Extracted records
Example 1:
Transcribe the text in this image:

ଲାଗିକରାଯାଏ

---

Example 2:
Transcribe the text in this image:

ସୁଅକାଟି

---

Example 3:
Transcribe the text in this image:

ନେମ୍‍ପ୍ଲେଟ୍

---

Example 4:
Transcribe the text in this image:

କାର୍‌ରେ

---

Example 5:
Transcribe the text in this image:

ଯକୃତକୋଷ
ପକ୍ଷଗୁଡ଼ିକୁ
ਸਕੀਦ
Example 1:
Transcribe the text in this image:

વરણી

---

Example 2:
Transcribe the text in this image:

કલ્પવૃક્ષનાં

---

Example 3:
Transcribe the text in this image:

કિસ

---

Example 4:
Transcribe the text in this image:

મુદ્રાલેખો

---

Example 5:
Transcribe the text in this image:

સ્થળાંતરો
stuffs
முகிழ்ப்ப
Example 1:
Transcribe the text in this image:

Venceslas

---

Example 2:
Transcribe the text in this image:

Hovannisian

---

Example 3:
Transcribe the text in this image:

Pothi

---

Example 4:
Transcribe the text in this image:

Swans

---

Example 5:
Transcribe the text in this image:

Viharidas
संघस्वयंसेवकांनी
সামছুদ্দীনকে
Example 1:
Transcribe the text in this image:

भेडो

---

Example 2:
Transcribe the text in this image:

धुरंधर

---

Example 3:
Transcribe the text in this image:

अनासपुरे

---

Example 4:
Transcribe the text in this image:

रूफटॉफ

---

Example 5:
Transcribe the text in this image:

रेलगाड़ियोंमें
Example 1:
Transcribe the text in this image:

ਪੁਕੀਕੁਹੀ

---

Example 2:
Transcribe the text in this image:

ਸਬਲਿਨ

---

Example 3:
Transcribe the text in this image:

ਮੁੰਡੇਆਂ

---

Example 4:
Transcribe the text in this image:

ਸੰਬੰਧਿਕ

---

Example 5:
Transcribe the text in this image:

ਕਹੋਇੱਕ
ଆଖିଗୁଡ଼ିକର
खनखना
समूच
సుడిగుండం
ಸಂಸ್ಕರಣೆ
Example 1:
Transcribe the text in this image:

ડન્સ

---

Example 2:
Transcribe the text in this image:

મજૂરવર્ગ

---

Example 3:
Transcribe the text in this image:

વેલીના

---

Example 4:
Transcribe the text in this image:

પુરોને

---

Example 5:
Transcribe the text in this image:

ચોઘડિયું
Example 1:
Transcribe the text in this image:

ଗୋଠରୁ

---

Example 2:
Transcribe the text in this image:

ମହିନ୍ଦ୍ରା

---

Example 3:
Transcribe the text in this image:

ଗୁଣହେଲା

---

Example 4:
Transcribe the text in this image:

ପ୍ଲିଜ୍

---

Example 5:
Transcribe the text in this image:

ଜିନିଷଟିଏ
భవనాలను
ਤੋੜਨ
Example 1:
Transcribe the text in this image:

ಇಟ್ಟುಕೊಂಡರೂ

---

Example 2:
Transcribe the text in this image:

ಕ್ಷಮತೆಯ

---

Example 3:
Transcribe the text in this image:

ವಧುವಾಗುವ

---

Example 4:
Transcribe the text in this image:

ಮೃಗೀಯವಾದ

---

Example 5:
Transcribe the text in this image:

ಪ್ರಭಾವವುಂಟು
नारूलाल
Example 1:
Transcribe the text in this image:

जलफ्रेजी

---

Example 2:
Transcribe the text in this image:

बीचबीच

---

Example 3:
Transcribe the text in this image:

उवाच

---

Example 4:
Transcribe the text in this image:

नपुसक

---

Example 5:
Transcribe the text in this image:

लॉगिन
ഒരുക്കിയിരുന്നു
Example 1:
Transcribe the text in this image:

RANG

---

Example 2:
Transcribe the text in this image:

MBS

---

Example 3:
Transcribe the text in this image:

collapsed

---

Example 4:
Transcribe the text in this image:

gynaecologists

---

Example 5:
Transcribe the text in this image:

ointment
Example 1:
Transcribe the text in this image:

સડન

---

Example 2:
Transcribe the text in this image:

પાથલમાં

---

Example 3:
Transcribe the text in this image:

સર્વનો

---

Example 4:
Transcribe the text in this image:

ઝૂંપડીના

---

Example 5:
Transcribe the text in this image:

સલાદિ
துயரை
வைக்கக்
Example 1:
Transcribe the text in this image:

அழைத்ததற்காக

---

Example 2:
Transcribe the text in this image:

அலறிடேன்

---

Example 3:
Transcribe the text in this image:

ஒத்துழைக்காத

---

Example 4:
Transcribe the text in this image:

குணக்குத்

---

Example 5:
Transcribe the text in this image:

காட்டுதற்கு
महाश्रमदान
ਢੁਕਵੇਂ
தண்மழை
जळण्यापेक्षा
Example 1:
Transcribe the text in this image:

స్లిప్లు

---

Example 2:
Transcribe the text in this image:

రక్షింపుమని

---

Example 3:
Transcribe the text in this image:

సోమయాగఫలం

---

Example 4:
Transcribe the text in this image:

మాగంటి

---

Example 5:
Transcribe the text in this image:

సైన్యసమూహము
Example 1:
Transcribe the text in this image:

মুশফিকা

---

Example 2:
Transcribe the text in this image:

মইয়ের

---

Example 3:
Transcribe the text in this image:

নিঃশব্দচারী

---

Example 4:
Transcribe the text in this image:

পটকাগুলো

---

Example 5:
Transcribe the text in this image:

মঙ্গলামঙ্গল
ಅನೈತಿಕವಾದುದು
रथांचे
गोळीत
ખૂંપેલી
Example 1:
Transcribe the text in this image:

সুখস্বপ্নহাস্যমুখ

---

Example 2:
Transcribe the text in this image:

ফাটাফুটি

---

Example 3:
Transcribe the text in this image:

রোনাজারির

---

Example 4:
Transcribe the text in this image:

● What is being asked
Each record needs to be duplicated exactly.

● Output of the exercise
Example 1:
Transcribe the text in this image:

ଲାଗିକରାଯାଏ

---

Example 2:
Transcribe the text in this image:

ସୁଅକାଟି

---

Example 3:
Transcribe the text in this image:

ନେମ୍‍ପ୍ଲେଟ୍

---

Example 4:
Transcribe the text in this image:

କାର୍‌ରେ

---

Example 5:
Transcribe the text in this image:

ଯକୃତକୋଷ
ପକ୍ଷଗୁଡ଼ିକୁ
ਸਕੀਦ
Example 1:
Transcribe the text in this image:

વરણી

---

Example 2:
Transcribe the text in this image:

કલ્પવૃક્ષનાં

---

Example 3:
Transcribe the text in this image:

કિસ

---

Example 4:
Transcribe the text in this image:

મુદ્રાલેખો

---

Example 5:
Transcribe the text in this image:

સ્થળાંતરો
stuffs
முகிழ்ப்ப
Example 1:
Transcribe the text in this image:

Venceslas

---

Example 2:
Transcribe the text in this image:

Hovannisian

---

Example 3:
Transcribe the text in this image:

Pothi

---

Example 4:
Transcribe the text in this image:

Swans

---

Example 5:
Transcribe the text in this image:

Viharidas
संघस्वयंसेवकांनी
সামছুদ্দীনকে
Example 1:
Transcribe the text in this image:

भेडो

---

Example 2:
Transcribe the text in this image:

धुरंधर

---

Example 3:
Transcribe the text in this image:

अनासपुरे

---

Example 4:
Transcribe the text in this image:

रूफटॉफ

---

Example 5:
Transcribe the text in this image:

रेलगाड़ियोंमें
Example 1:
Transcribe the text in this image:

ਪੁਕੀਕੁਹੀ

---

Example 2:
Transcribe the text in this image:

ਸਬਲਿਨ

---

Example 3:
Transcribe the text in this image:

ਮੁੰਡੇਆਂ

---

Example 4:
Transcribe the text in this image:

ਸੰਬੰਧਿਕ

---

Example 5:
Transcribe the text in this image:

ਕਹੋਇੱਕ
ଆଖିଗୁଡ଼ିକର
खनखना
समूच
సుడిగుండం
ಸಂಸ್ಕರಣೆ
Example 1:
Transcribe the text in this image:

ડન્સ

---

Example 2:
Transcribe the text in this image:

મજૂરવર્ગ

---

Example 3:
Transcribe the text in this image:

વેલીના

---

Example 4:
Transcribe the text in this image:

પુરોને

---

Example 5:
Transcribe the text in this image:

ચોઘડિયું
Example 1:
Transcribe the text in this image:

ଗୋଠରୁ

---

Example 2:
Transcribe the text in this image:

ମହିନ୍ଦ୍ରା

---

Example 3:
Transcribe the text in this image:

ଗୁଣହେଲା

---

Example 4:
Transcribe the text in this image:

ପ୍ଲିଜ୍

---

Example 5:
Transcribe the text in this image:

ଜିନିଷଟିଏ
భవనాలను
ਤੋੜਨ
Example 1:
Transcribe the text in this image:

ಇಟ್ಟುಕೊಂಡರೂ

---

Example 2:
Transcribe the text in this image:

ಕ್ಷಮತೆಯ

---

Example 3:
Transcribe the text in this image:

ವಧುವಾಗುವ

---

Example 4:
Transcribe the text in this image:

ಮೃಗೀಯವಾದ

---

Example 5:
Transcribe the text in this image:

ಪ್ರಭಾವವುಂಟು
नारूलाल
Example 1:
Transcribe the text in this image:

जलफ्रेजी

---

Example 2:
Transcribe the text in this image:

बीचबीच

---

Example 3:
Transcribe the text in this image:

उवाच

---

Example 4:
Transcribe the text in this image:

नपुसक

---

Example 5:
Transcribe the text in this image:

लॉगिन
ഒരുക്കിയിരുന്നു
Example 1:
Transcribe the text in this image:

RANG

---

Example 2:
Transcribe the text in this image:

MBS

---

Example 3:
Transcribe the text in this image:

collapsed

---

Example 4:
Transcribe the text in this image:

gynaecologists

---

Example 5:
Transcribe the text in this image:

ointment
Example 1:
Transcribe the text in this image:

સડન

---

Example 2:
Transcribe the text in this image:

પાથલમાં

---

Example 3:
Transcribe the text in this image:

સર્વનો

---

Example 4:
Transcribe the text in this image:

ઝૂંપડીના

---

Example 5:
Transcribe the text in this image:

સલાદિ
துயரை
வைக்கக்
Example 1:
Transcribe the text in this image:

அழைத்ததற்காக

---

Example 2:
Transcribe the text in this image:

அலறிடேன்

---

Example 3:
Transcribe the text in this image:

ஒத்துழைக்காத

---

Example 4:
Transcribe the text in this image:

குணக்குத்

---

Example 5:
Transcribe the text in this image:

காட்டுதற்கு
महाश्रमदान
ਢੁਕਵੇਂ
தண்மழை
जळण्यापेक्षा
Example 1:
Transcribe the text in this image:

స్లిప్లు

---

Example 2:
Transcribe the text in this image:

రక్షింపుమని

---

Example 3:
Transcribe the text in this image:

సోమయాగఫలం

---

Example 4:
Transcribe the text in this image:

మాగంటి

---

Example 5:
Transcribe the text in this image:

సైన్యసమూహము
Example 1:
Transcribe the text in this image:

মুশফিকা

---

Example 2:
Transcribe the text in this image:

মইয়ের

---

Example 3:
Transcribe the text in this image:

নিঃশব্দচারী

---

Example 4:
Transcribe the text in this image:

পটকাগুলো

---

Example 5:
Transcribe the text in this image:

মঙ্গলামঙ্গল
ಅನೈತಿಕವಾದುದು
रथांचे
गोळीत
ખૂંપેલી
Example 1:
Transcribe the text in this image:

সুখস্বপ্নহাস্যমুখ

---

Example 2:
Transcribe the text in this image:

ফাটাফুটি

---

Example 3:
Transcribe the text in this image:

রোনাজারির

---

Example 4:
Transcribe the text in this image:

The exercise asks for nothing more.